“It’s Still Alive,” by Jill Lapore. The New Yorker, 2/12 & 19, 2018. (Coinciding with the recent re-release of the original book, Frankenstein, in paperback by Penguin Classics.)
Let’s quickly pass over what most of us know: Frankenstein was written by Mary Shelley, wife of (or cohabitant with) the famous English Romantic poet Percy Shelley. “Frankenstein” refers to Victor Frankenstein, a university student and creator of the monster, not the monster itself, who is nameless. Victor Frankenstein is the narrator, telling the story to a friend.
Mary Shelley’s full name was Mary Wollstonecraft Godwin Shelley. She came from intellectual royalty. Wollstonecraft was her mother’s maiden name, Mary Wollstonecraft, a famous feminist, Godwin was her father’s name, a well-known philosopher, and Shelley was her married name. Her mother died soon after giving birth to her. She began writing the book, Frankenstein; or, the Modern Prometheus, when she was eighteen, two years after the birth of her first child, who died after 11 days. She became pregnant again only weeks after her first baby died and was still nursing this second baby when she began writing Frankenstein. She published the book anonymously in 1818.
Percy Shelley’s hero was William Godwin, Mary’s father. Lord Byron met up with Mary, Percy Shelley, and Claire Clairmont, Mary’s stepsister, in Geneva, forming a group one biographer called “The League of Incest.” That was the famous group that one night began a contest of writing horror stories out of boredom.
People often said all Mary had done was piece together the writings of her father and husband. Mary went along with this story to avoid the scandal of her own writing.
Misconceptions not in the book: Victor Frankenstein was not a crazed baron living in a castle; there was no Igor; there was no Teri Garr; there was no life-giving lightening storm (the monster was given life by some unexplained elemental principle), the monster was not stitched together from disinterred dead parts (dead parts, yes, but the parts came from a dissection room and a slaughter house). The monster was not a shuffling, grunting subhuman.

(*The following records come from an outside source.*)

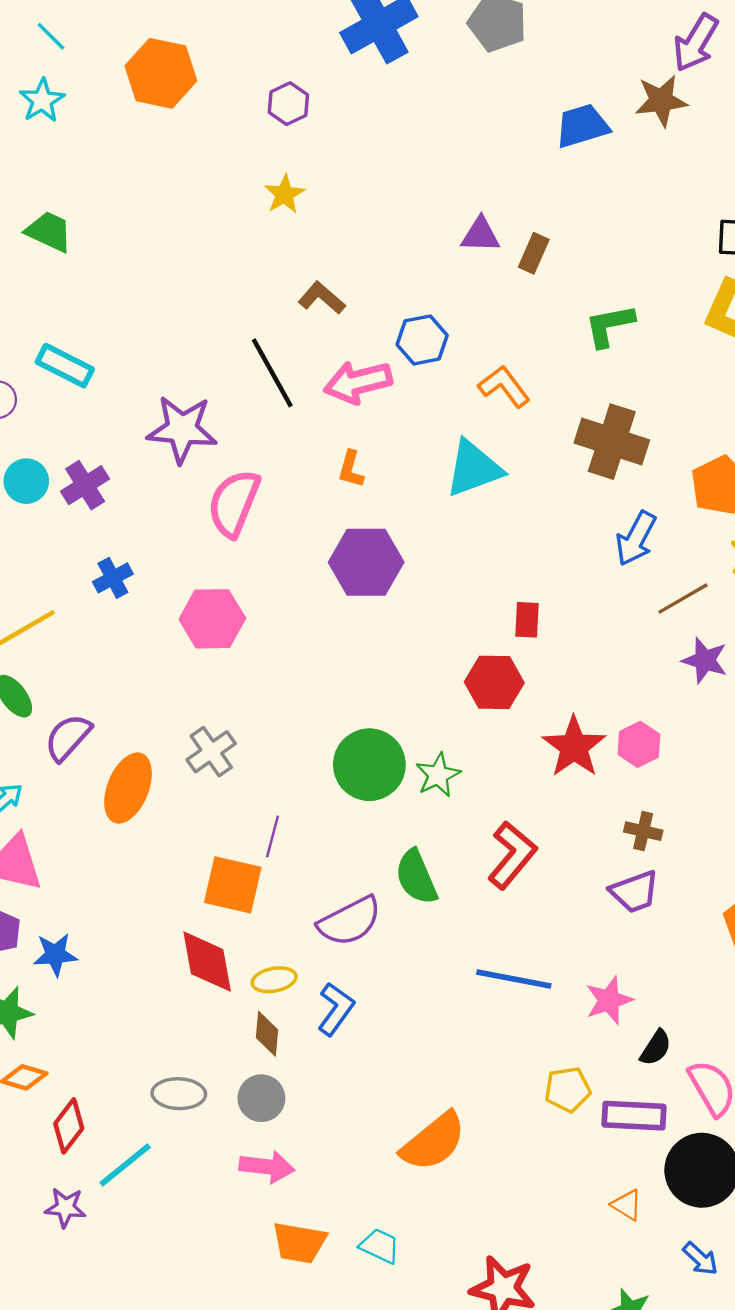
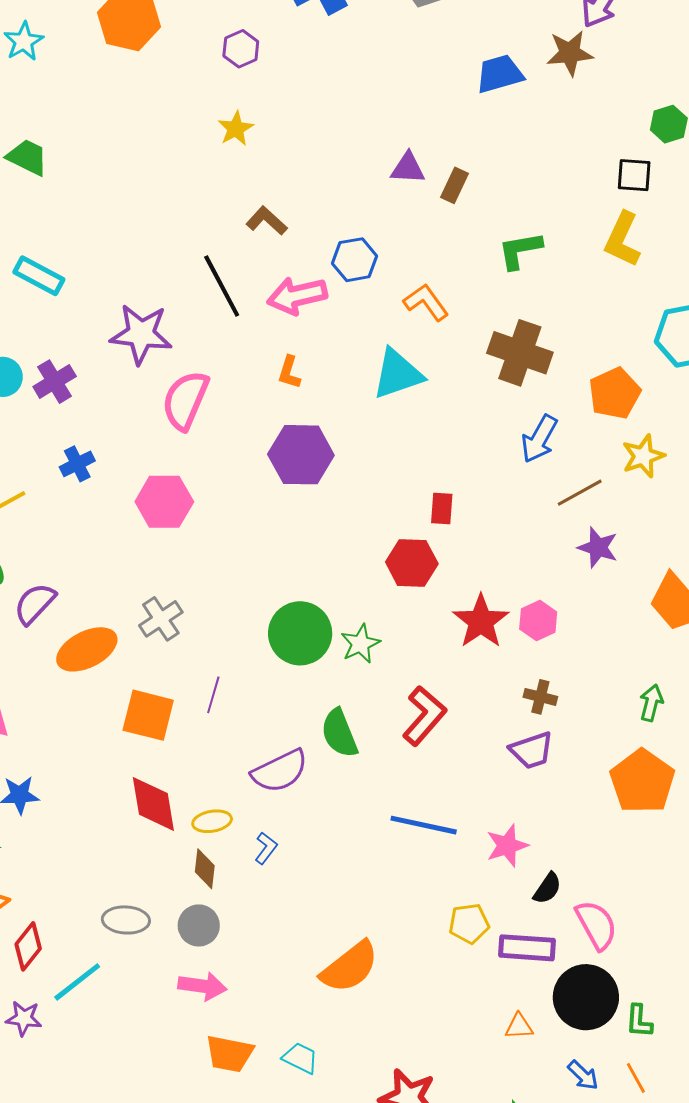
orange ellipse: (128, 788) -> (87, 649), turned 40
orange square: (233, 885) -> (148, 715), moved
blue L-shape: (336, 1009) -> (266, 848), size x0.7
orange triangle: (627, 1205) -> (519, 1026), turned -36

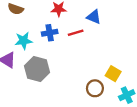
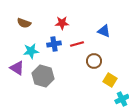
blue triangle: (94, 17) -> (104, 31), moved
brown circle: (95, 88) -> (94, 61), moved

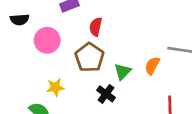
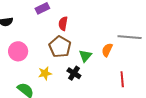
pink circle: (47, 40) -> (18, 51), moved
yellow star: (55, 87) -> (45, 73), moved

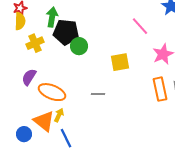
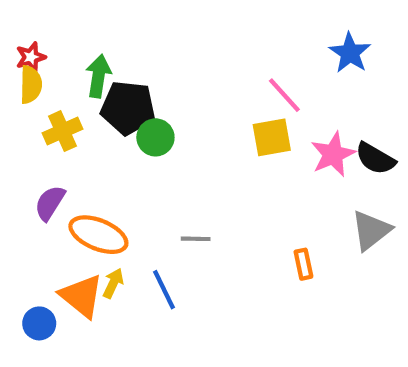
yellow square: (120, 62) -> (272, 137), moved
orange rectangle: (160, 89) -> (303, 264), moved, size x0.6
blue line: (66, 138) -> (164, 290), moved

He was, in the book, exceptionally articulate, who taught himself first to talk and then to read, and then educated himself by his reading (this was too much of a stretch for many).
Much of the book, surprisingly, is on the abolition of slavery, and the monster is a metaphor for a slave, living under someone else with the power of life and death. Mary’s depiction of the monster is clearly African in his physical characteristics. In later 19th century movies and stage productions, he is dressed as an African and wears face paint. He tells Victor Frankenstein, “Increase of knowledge only discovered to me more clearly what a wretched outcast I was. . . . Cursed, cursed creator! Why did I live?” These comments mirror those of Fredric Douglas who was born into slavery the same year Frankenstein was published. Mary was such an abolitionist, she refused to eat sugar because of its association with slavery.